Ai margini
di un remoto itinerario messapico, sorge la chiesa
in grotta di Santa Maria, più
nota oggi con la tarda denominazione Favana,
nei pressi dell’attuale cimitero di Veglie,
di fronte al convento dei Francescani Conventuali,
fondato il 1579, con annessa chiesa nota per i
suoi notevoli affreschi. La cripta della Favana
o della Furana, come la definì
Cosimo De Giorgi, oggetto di studio fin dall’Ottocento
e meta di credenti, ricercatori e curiosi, può
considerarsi "notevole testimonianza di architettura
rupestre legata alla cultura religiosa e alle
forme liturgiche dell'area grecanica della Puglia".

COSA SERVE:
Continua il testo sulla cripta della Favana a Veglie, a partire dalla frase che segue l'ultima riportata.

MATERIALE FORNITO:
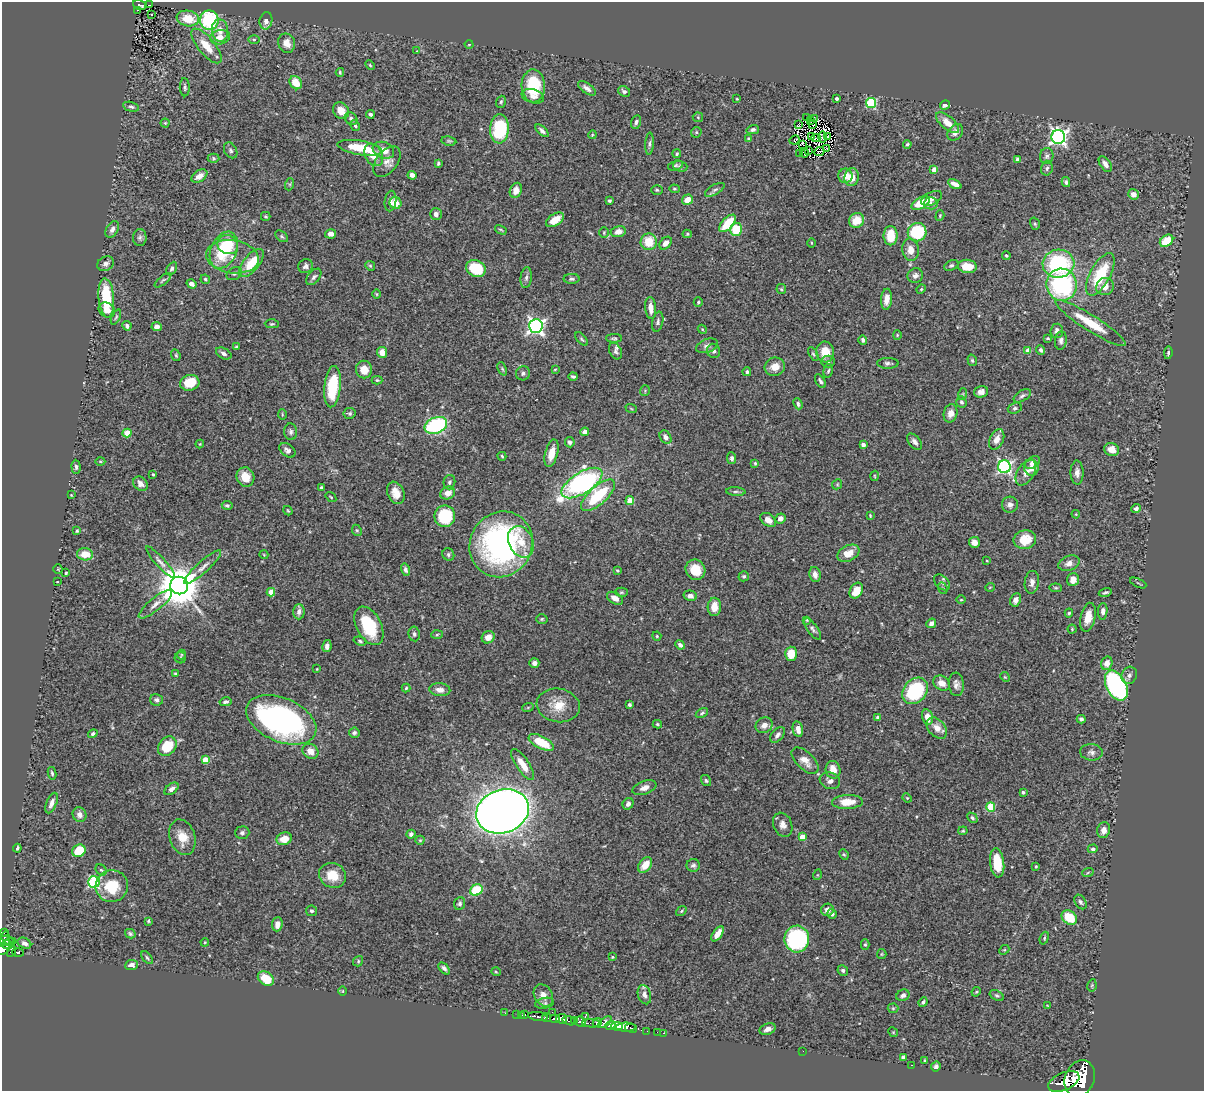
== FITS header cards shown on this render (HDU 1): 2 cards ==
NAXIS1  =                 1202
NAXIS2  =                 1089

==

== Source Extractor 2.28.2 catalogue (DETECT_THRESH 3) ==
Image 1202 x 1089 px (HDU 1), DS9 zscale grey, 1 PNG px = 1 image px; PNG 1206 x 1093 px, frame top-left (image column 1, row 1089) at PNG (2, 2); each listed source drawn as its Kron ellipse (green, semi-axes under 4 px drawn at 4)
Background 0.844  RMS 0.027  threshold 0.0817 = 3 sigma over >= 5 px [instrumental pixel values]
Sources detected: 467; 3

OUTPUT ESERCIZIO:
Sul periodo di costruzione e sulla derivazione
del nome sono state fatte molte congetture; certamente
la chiesa in grotta doveva essere funzionale a
un insediamento rurale articolato sullo schema
del casale e utilizzato, nel tempo sia da greci
che da latini. Riguardo alla derivazione del nome,
alcuni ritengono che l’appellativo Favana
derivi da una delle immagini dipinte nel sotterraneo,
in particolare quella raffigurante la Madonna
che allatta il suo Bambino. Da qui il nome
Favana che sta, nel volgare salentino,
per “Residuo di latte cagliato”; potrebbe
anche riferirsi ad altra immagine a mezzo busto
di una Madonna con Bambino, che si trova
nell’attigua chiesa del convento, verso
la quale accorrevano i fedeli per impetrare grazie
contro il male della fava ossia il favismo.
Ciò si evince dalla «Platea del Venerabile
Convento di S. Maria della Favana dei Frati Minori
Conventuali in Veglie del 1735».
Per
la descrizione si farà qui riferimento
essenziale al fondamentale testo di Luigi Mazzotta.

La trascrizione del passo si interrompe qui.